The largest tank battle of WW2 is largely unknown, but it took place in western Ukraine in the triangle between the cities of Dubno, Lutsk, and Brody. Known as the Battle of Brody, it started June 23, 1941, the following day after Nazi Germany invaded the USSR, and was mostly an attempt to stop the 1st Panzer Group’s advance toward Kyiv. Surprisingly, the balance of tanks at the beginning of the battle was at least 3 to 1 in favor of the USSR (3429 vs. 729 tanks per Wikipedia), but there is yet another shocking fact: “What’s all the more remarkable is that the Soviet corps had considerable numbers of heavier KV and T-34 tanks, tougher than the German army’s best tanks at the time. The Soviet 10th Tank Division of the 15th Mechanized Corps alone had 63 KVs and 38 T-34s,” – wrote an American military historian David Glantz. What was so special about the Soviet tanks just mentioned? The KV tank was a real monster that weighed close to 50 tons; it was impervious to most anti-tank guns and could knock out any German tank in service at the time. There is an account of German General Erhardt Raus, commander of the Kampfgruppe of the 6th Panzer Division that was breaking through the Soviet defenses in Lithuania. According to Raus, in the Battle of Raseiniai which took place simultaneously with the Battle of Brody, his whole unit was delayed by a single KV-1 tank. The tank was hit by four 50 mm anti-tank guns of the anti-tank battalion of the 6th Panzer Division but returned fire, disabling all four guns. It was also hit by a heavy 8.8 cm gun of the German division’s anti-aircraft battalion from about 730 m behind the KV but the tank gunner knocked out the 8.8 cm gun almost instantly as well. It was only on the morning of 25 June, German tanks fired several shots at the KV and two shots penetrated the tank. Still, the KV stayed operational until German infantry managed to approach it and throw grenades into the tank’s hatches.

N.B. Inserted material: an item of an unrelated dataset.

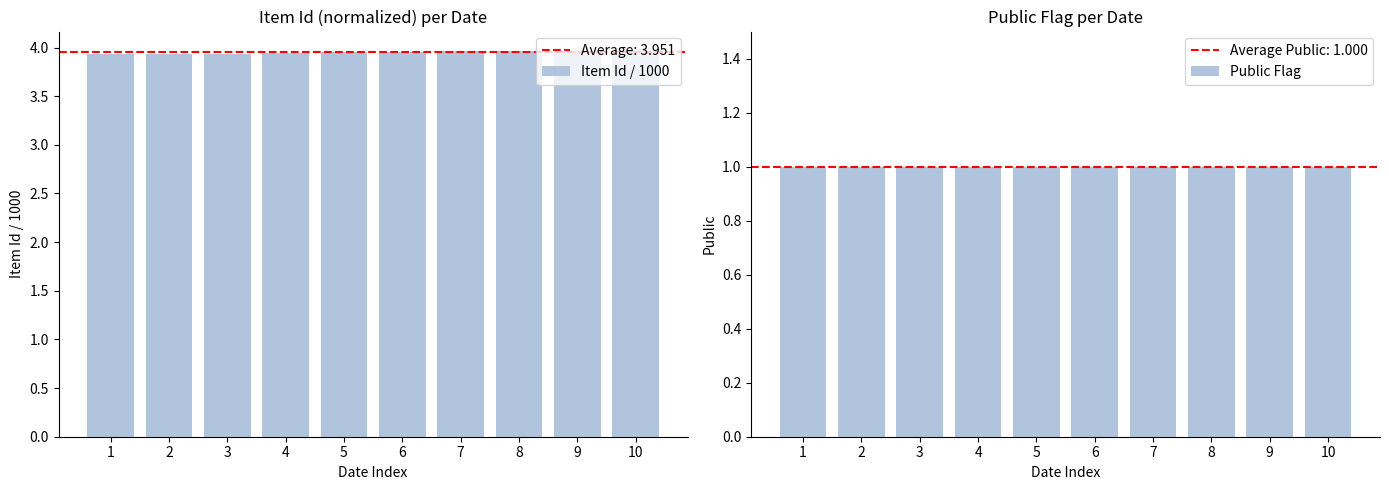

The Item Id / 1000 series shows 3.9 at 2. True or false?

True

As for T-34, there is only one fact that needs to be mentioned here – the most-produced tank of WW2 was designed at the Kharkiv Lokomotiv Plant in Ukraine in 1937. It was only 4 years after the Holodomor of 1932-1933. Dr. Lemkin, who coined the very term “Genocide” wrote that “the crop that year [1932] was ample to feed the people and livestock of Ukraine, though it had fallen off somewhat from the previous year, a decrease probably due in large measure to the struggle over collectivization. But a famine was necessary for the Soviets and so they got one to order, by plan, through an unusually high grain allotment to the state as taxes.”

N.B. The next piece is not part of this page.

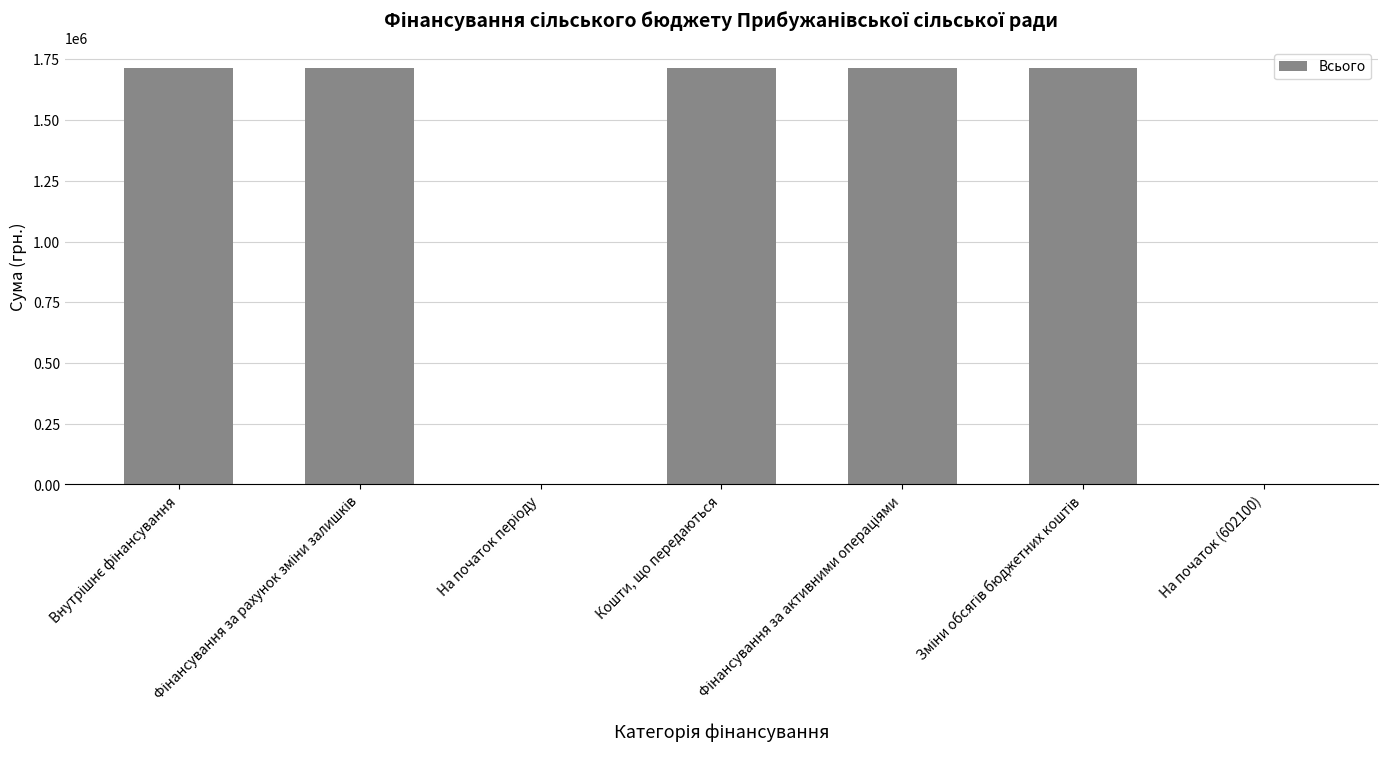

What is the greatest value displayed?

1714306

There is very little doubt that the “unusually high grain allotments” were sold by Moscow abroad and the revenue was used to start building the military equipment including the above-mentioned tanks. In short, Moscow exchanged millions of the Ukrainian lives to build a military machine.
One can try and guess what was the purpose of that military machine by reading about what the strongest Soviet invasion army was doing in 1940-1941 in the area where the Battle of Brody would take place.
By June 29, 1941, as the advancing German tanks encircled and annihilated the Soviet units, with others falling back, “the battles the Soviets were still waging elsewhere were now battles more for survival than anything else,” Glantz wrote, “because at this point the Soviets began running out of fuel and ammunition.”
The Battle of Brody concluded on June 30, 1941. In the period of just one week, it became “a confusing morass that swallowed 2,648 Soviet tanks out of a total force of 5,000 versus some 1,000 German tanks”. No wonder Moscow still tries to silence such a fiasco.